╭──

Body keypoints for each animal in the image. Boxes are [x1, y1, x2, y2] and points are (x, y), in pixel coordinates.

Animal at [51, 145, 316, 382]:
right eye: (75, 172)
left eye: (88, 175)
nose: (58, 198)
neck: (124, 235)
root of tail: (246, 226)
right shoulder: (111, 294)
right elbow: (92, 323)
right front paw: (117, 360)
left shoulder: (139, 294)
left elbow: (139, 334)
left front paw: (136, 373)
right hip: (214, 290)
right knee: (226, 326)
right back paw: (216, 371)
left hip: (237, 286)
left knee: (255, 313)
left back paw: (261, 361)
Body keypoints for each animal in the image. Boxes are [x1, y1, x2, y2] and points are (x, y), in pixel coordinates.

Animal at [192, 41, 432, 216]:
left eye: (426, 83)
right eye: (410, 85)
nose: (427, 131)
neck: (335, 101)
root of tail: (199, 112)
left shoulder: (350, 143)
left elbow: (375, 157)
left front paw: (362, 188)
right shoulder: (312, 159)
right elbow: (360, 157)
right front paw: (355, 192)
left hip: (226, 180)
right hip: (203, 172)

╰──
╭──

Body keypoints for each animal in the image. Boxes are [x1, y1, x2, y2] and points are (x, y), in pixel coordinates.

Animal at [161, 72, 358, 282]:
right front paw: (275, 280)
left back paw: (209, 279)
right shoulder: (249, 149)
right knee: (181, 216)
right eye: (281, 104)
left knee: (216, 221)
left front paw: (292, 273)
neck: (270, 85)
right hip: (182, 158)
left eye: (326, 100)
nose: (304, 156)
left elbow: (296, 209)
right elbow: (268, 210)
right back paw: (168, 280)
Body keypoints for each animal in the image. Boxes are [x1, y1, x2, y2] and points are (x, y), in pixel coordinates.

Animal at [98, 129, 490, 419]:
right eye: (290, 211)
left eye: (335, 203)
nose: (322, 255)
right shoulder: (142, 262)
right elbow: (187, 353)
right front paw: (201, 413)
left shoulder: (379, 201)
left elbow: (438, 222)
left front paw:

╰──

(Your task): Across the entries above, how many lines contain "knee"? Provide only the count.

(Answer to the exercise): 4